• Assignment: Reproduce verbatim the rows below, starting with the line containing "クリームやミルクタイプのクレンジング、低刺激設計の洗顔料" and continuing through the line containing "Stoc: 200 buc". Omit the picture markers from your answer.

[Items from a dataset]
━━━

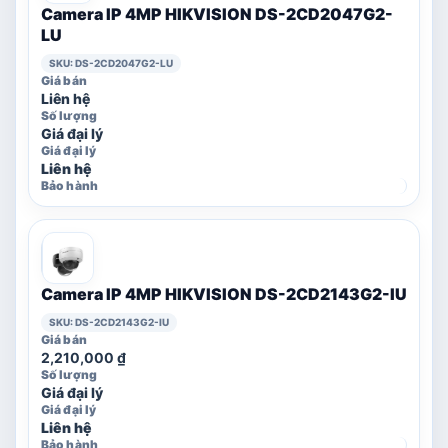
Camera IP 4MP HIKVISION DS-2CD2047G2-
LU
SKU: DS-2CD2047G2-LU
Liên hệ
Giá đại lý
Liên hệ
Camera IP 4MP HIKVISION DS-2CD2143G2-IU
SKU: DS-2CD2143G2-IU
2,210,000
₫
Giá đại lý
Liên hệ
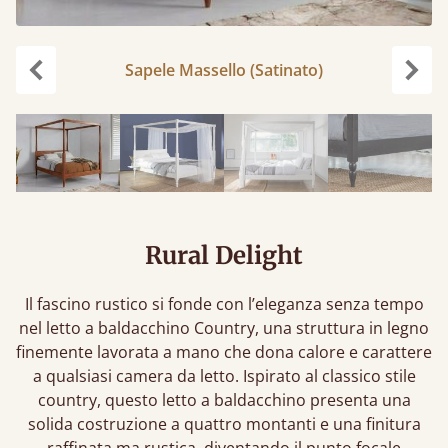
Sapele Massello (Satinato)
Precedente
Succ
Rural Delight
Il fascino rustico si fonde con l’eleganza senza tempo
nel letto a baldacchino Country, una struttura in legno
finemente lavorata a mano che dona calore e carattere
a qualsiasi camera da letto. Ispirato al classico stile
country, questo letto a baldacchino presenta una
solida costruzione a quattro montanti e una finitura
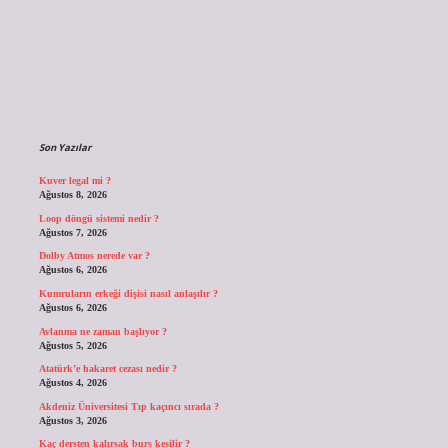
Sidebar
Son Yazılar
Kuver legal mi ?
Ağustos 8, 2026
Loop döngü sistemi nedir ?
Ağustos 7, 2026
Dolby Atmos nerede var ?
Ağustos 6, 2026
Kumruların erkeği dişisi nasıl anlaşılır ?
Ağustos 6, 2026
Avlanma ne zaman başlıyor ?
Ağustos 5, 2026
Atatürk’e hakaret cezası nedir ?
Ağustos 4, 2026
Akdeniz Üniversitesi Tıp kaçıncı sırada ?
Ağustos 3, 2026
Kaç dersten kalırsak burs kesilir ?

━━━

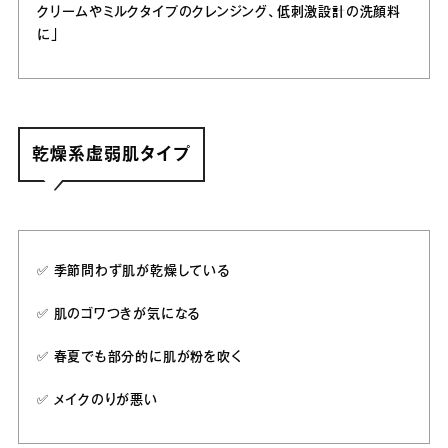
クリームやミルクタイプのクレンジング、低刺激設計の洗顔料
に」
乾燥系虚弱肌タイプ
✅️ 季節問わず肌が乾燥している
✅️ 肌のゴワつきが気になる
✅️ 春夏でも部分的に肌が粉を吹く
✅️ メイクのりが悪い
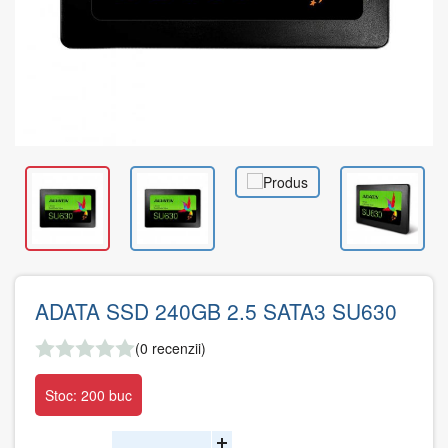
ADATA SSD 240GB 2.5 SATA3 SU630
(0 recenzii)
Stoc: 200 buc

━━━

• Answer below:
クリームやミルクタイプのクレンジング、低刺激設計の洗顔料
に」
乾燥系虚弱肌タイプ
✅️ 季節問わず肌が乾燥している
✅️ 肌のゴワつきが気になる
✅️ 春夏でも部分的に肌が粉を吹く
✅️ メイクのりが悪い
ADATA SSD 240GB 2.5 SATA3 SU630
(0 recenzii)
Stoc: 200 buc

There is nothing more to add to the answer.